To prove that the spirit and the senses are not eternally irreconcilable enemies is still a task. Those who believe they are, do so as an act of faith: their opponents are in the same case. We should never cease to read spirit into Life-affirming things, such as pride, heroism and love, and to magnify and exalt these aspects of the spirit.

85

_Leisure and Productiveness_

Granted that the society which produces the highest goods in the greatest profusion is the best--let us not argue from this that society should be organized with the direct aim of producing goods. For what if goods be to society what happiness is said to be to men--things to be attained only by striving for something else? In all good things--whether it be in art, literature or philosophy--there is much of the free, the perverse, the unique, the incalculable. In short, good things can only be produced by great men--and these are exceptions. The best we can do, then, is to inaugurate a society in which great men will find it possible to live, will be even encouraged to live. Can a society in which rights are affixed to functions serve for that? A function, in practice, in a democratic state--that will mean something which can be seen to be useful for today, but not for tomorrow, far less for any distant future. The more subtle, spiritual, posthumous the activity of a man the less it will be seen to be a function. Art and philosophy arise when leisure and not work is the ruling convention. It is true that artists and philosophers work, and at a higher tension than other men; but it is in leisure that they must _conceive_ their works: what obvious function do they then fulfil? Even the most harassed of geniuses, even Burns would never have become immortal had he not had the leisure to ponder, dream and love. Idleness is as necessary for the production of a work of art as labour. And with some men perhaps whole years of idleness are needed. Artists must always be privileged creatures. It is privileges, and not rights, that they want.

86

_What is Freedom?_

The athlete, by the disciplining of his body, creates for himself a new world of actions; he can now do things which before were prohibited to him; in consequence, he has enlarged the sphere of his freedom. The thinker and the artist by discipline of a different kind are rewarded in the same way. They are now more free, because they have now more capacity.

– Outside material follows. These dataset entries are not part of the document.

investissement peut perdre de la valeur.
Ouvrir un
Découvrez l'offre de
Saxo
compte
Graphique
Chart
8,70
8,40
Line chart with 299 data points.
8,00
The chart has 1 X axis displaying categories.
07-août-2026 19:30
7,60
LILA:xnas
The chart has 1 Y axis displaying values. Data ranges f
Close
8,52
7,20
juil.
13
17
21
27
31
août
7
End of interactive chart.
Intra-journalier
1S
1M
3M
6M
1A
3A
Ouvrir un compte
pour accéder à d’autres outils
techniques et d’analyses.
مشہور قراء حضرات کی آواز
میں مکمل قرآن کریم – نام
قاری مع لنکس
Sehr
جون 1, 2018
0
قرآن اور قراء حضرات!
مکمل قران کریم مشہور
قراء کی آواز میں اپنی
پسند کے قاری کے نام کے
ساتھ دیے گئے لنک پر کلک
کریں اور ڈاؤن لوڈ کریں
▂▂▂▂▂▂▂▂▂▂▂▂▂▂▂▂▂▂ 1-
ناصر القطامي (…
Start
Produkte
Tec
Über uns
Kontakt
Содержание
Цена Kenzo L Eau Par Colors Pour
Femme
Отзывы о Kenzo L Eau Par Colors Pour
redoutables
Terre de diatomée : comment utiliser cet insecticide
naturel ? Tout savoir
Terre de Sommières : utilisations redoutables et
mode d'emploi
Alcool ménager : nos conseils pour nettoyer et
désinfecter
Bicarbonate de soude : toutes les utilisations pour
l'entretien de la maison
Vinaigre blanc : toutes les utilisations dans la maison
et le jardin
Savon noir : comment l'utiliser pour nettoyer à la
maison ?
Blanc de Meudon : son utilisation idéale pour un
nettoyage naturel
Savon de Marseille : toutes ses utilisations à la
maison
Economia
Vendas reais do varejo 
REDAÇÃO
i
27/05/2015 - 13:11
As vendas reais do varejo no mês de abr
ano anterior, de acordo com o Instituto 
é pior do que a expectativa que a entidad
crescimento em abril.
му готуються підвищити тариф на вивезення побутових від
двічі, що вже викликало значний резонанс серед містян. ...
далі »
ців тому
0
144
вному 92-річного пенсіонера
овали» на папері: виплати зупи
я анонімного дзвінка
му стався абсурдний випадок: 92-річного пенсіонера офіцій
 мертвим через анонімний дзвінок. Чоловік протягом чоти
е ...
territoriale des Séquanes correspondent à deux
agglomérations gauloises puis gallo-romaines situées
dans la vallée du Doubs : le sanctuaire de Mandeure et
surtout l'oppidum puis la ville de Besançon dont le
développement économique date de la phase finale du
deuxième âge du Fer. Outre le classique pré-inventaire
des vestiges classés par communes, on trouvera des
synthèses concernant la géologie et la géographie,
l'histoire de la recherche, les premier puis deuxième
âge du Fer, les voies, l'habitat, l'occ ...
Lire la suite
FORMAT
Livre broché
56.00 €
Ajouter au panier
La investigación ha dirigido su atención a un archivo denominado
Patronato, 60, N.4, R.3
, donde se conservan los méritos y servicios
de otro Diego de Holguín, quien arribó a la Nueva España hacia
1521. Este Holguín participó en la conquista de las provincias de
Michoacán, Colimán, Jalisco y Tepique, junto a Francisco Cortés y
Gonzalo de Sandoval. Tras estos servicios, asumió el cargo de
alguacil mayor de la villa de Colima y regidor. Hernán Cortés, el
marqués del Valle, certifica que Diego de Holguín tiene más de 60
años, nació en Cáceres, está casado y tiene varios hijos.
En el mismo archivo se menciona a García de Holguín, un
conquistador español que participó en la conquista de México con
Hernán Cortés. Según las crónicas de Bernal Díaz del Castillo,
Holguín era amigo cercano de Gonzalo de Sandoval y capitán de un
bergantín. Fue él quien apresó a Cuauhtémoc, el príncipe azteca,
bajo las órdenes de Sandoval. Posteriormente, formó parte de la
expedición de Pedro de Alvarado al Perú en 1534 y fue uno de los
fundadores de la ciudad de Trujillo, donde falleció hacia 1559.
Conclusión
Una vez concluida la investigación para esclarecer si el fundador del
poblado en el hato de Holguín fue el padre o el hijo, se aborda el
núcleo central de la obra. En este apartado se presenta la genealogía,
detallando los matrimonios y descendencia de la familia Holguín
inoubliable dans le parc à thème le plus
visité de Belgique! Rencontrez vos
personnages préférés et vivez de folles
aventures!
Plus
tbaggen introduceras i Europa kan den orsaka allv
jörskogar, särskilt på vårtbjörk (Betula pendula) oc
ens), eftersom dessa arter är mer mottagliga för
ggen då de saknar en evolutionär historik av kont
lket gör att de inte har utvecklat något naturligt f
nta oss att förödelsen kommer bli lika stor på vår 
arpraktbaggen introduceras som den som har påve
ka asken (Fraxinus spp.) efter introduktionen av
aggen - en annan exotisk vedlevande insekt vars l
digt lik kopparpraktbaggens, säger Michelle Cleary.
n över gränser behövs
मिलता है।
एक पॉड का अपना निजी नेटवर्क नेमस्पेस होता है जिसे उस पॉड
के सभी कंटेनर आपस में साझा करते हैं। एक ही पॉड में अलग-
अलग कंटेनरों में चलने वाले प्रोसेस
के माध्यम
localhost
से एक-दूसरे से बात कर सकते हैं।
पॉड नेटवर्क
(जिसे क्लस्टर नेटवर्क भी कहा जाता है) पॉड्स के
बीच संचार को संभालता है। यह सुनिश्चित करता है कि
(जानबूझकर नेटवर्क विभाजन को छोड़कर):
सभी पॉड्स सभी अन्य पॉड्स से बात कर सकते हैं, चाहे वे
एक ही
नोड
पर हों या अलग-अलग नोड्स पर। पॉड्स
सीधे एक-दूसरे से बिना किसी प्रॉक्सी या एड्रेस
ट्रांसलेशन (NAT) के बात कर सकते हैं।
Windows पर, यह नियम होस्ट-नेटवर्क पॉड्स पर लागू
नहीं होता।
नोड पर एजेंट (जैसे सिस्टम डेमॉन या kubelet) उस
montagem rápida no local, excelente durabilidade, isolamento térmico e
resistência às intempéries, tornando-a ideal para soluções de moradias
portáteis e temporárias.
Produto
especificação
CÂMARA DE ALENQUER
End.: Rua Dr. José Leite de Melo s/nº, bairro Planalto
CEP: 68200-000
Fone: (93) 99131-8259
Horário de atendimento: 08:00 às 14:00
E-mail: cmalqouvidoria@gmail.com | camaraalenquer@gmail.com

There are people, however, who think one can be free whether one has the capacity for freedom or not--a characteristically modern fallacy. But a man the muscles of whose body and mind are weak cannot do _anything;_ how can he be free? The concept of Freedom cannot be separated from that of Power.

87

_Freedom, in the Dance_

Even the most unbridled dance is a form of constraint. The completest freedom of movement is the reward of the severest discipline.